L.M.: Non, ça n'y répond pas. Ca m'aide à supporter de ne pas en avoir.
EN : Pourquoi n'avoir pas donné plus de clés au spectateur pour la compréhension de l'histoire ?
L.M.: Dans la vie, on ne comprend pas toujours tout, on n'a pas toutes les réponses. Le cinéma s'adresse à nos émotions, à notre imaginaire. C'est comme un jeu avec le spectateur. Celui-ci devient plus actif, en étant dans le mystère. Dans un téléfilm, par exemple, on a toutes les clés: c'est du déjà connu. Moi, je veux aller vers l'inconnu: c'est plus intéressant et moins confortable.
EN : Vous jouez beaucoup avec la couleur: rouge dans A vendre, rose dans Love me.
L.M.: la couleur est une façon d'exprimer un état intérieur du personnage. Le cinéma joue avec le visuel, les symboles. J'utilise la couleur comme signifiant.
EN : Vous écrivez toujours vos scénarios seule ?

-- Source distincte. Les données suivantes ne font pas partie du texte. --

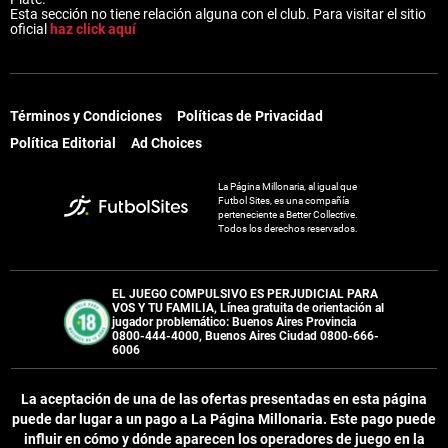
Esta sección no tiene relación alguna con el club. Para visitar el sitio
oficial
haz click aquí
Términos y Condiciones
Políticas de Privacidad
Política Editorial
Ad Choices
La Página Millonaria, al igual que
Futbol Sites, es una compañía
perteneciente a Better Collective.
Todos los derechos reservados.
EL JUEGO COMPULSIVO ES PERJUDICIAL PARA
VOS Y TU FAMILIA, Línea gratuita de orientación al
jugador problemático: Buenos Aires Provincia
0800-444-4000, Buenos Aires Ciudad 0800-666-
6006
La aceptación de una de las ofertas presentadas en esta página
puede dar lugar a un pago a
La Página Millonaria
. Este pago puede
influir en cómo y dónde aparecen los operadores de juego en la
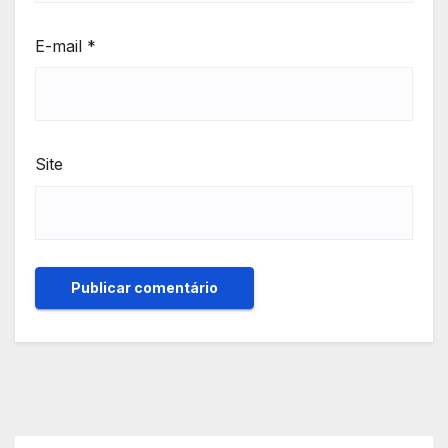
E-mail
*
Site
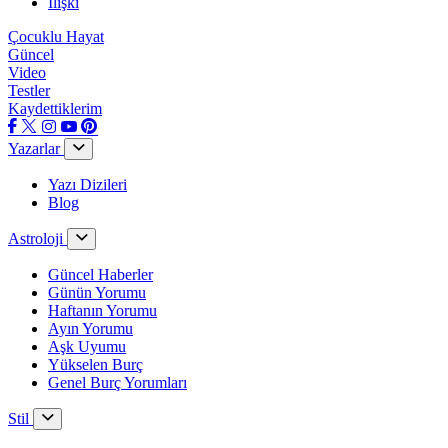
İlişki
Çocuklu Hayat
Güncel
Video
Testler
Kaydettiklerim
Yazarlar
Yazı Dizileri
Blog
Astroloji
Güncel Haberler
Günün Yorumu
Haftanın Yorumu
Ayın Yorumu
Aşk Uyumu
Yükselen Burç
Genel Burç Yorumları
Stil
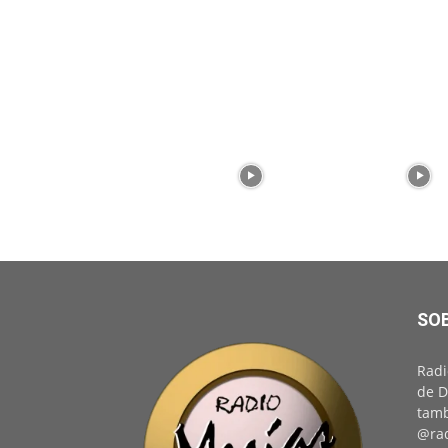
SO
Radi
de D
tamb
@rad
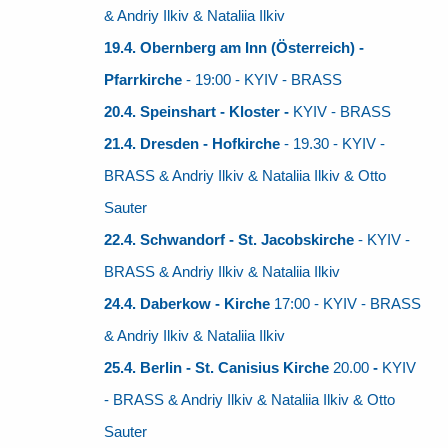
& Andriy Ilkiv & Nataliia Ilkiv
19.4. Obernberg am Inn (Österreich) -
Pfarrkirche
- 19:00 - KYIV - BRASS
20.4. Speinshart - Kloster -
KYIV - BRASS
21.4. Dresden - Hofkirche
- 19.30 - KYIV -
BRASS & Andriy Ilkiv & Nataliia Ilkiv & Otto
Sauter
22.4. Schwandorf - St. Jacobskirche
- KYIV -
BRASS & Andriy Ilkiv & Nataliia Ilkiv
24.4. Daberkow - Kirche
17:00 - KYIV - BRASS
& Andriy Ilkiv & Nataliia Ilkiv
25.4. Berlin - St. Canisius Kirche
20.00
-
KYIV
- BRASS & Andriy Ilkiv & Nataliia Ilkiv & Otto
Sauter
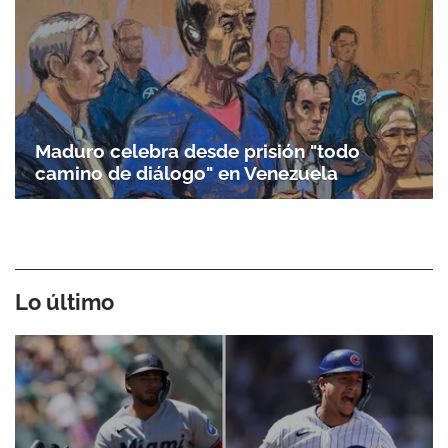
Maduro celebra desde prisión "todo
camino de diálogo" en Venezuela
Lo último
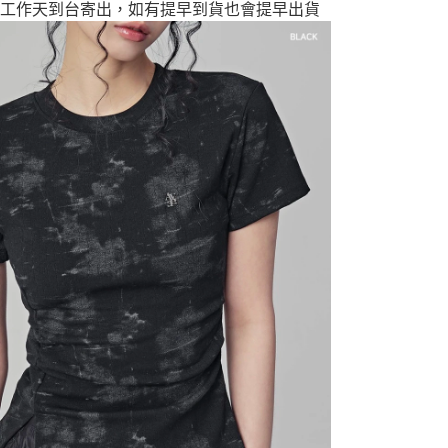
0個工作天到台寄出，如有提早到貨也會提早出貨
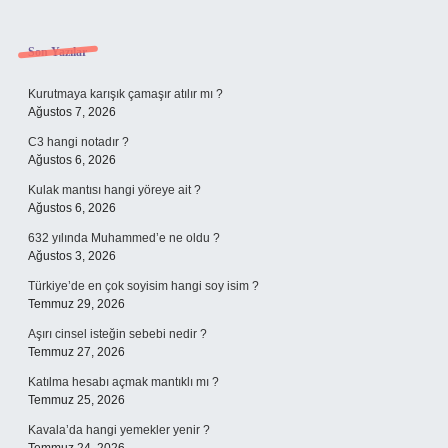
Sidebar
Son Yazılar
Kurutmaya karışık çamaşır atılır mı ?
Ağustos 7, 2026
C3 hangi notadır ?
Ağustos 6, 2026
Kulak mantısı hangi yöreye ait ?
Ağustos 6, 2026
632 yılında Muhammed’e ne oldu ?
Ağustos 3, 2026
Türkiye’de en çok soyisim hangi soy isim ?
Temmuz 29, 2026
Aşırı cinsel isteğin sebebi nedir ?
Temmuz 27, 2026
Katılma hesabı açmak mantıklı mı ?
Temmuz 25, 2026
Kavala’da hangi yemekler yenir ?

L.M.: Pour l'instant, je ne peux faire que ça. Je n'arrive pas à échanger des idées avec quelqu'un d'autre.
EN : Vous avez aussi réalisé un clip entre autres pour Patrick Bruel.
L.M.: C'était un mélange d'amitié et d'intérêt pour lui. C'est Patrick Bruel qui me l'a proposé et j'ai accepté. Il y a une différence entre faire un film de commande et un film personnel. Le film de commande, c'est tout ce que je ne sais pas faire: il y a énormément de contraintes, d'intervenants. Il faut apprendre à résister à tout ça.
EN : Pour vous, doit-on toujours souffrir quand on aime ?
L.M.: Non. Parfois, on vous propose l'amour, donc on ne souffre pas. Mes personnages sont des gens qui cherchent une place dans la vie. Ils ne se battent pas qu'avec l'amour, mais aussi avec l'argent, le travail. Ce sont des personnages fragiles. L'amour est le thème principal de la vie, des films. Ce qui fait que l'on a envie. Il sera sans doute présent dans mes prochains films. Comment, sous quel angle, je ne le sais pas encore.
EN : Des projets ?
L.M.: Je n'ai pas de plans : je suis guidée par mon envie. Mais je ne peux pas faire autre chose tant que Love me n'est pas sorti.